→ **Task objective**: Leave the pictures out and restate every line below exactly.

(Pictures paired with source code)
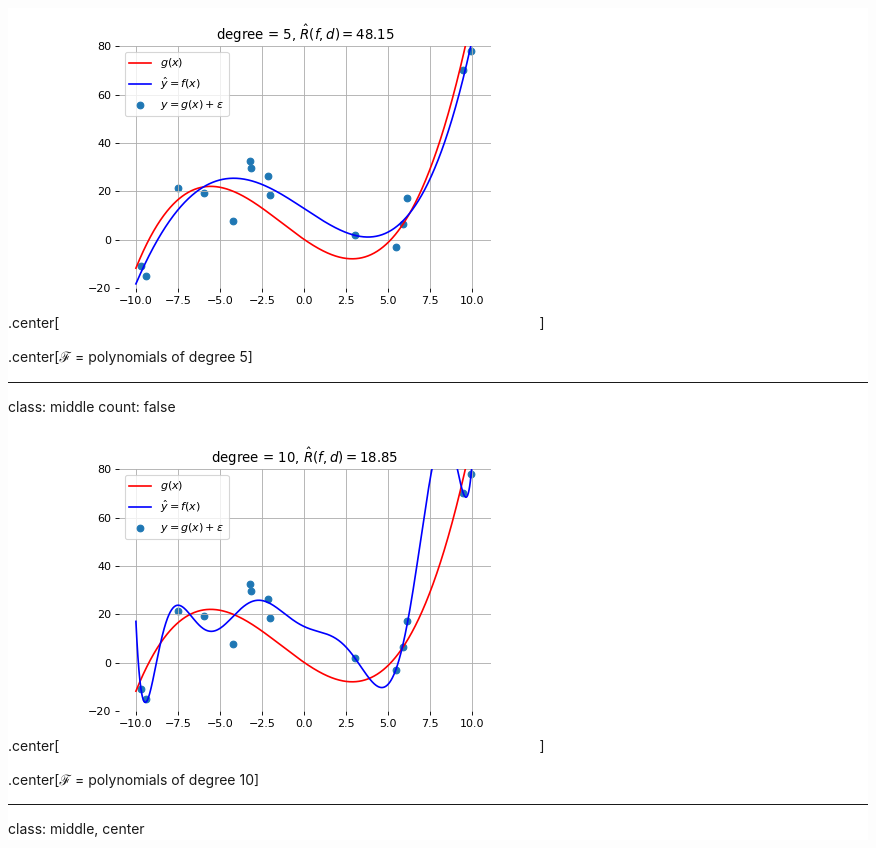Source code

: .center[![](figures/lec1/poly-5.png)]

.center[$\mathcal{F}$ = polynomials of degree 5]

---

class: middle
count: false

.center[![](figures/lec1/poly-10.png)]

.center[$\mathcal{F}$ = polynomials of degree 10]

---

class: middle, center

→ **Solved problem**:
Source code

: .center[![](figures/lec1/poly-5.png)]

.center[$\mathcal{F}$ = polynomials of degree 5]

---

class: middle
count: false

.center[![](figures/lec1/poly-10.png)]

.center[$\mathcal{F}$ = polynomials of degree 10]

---

class: middle, center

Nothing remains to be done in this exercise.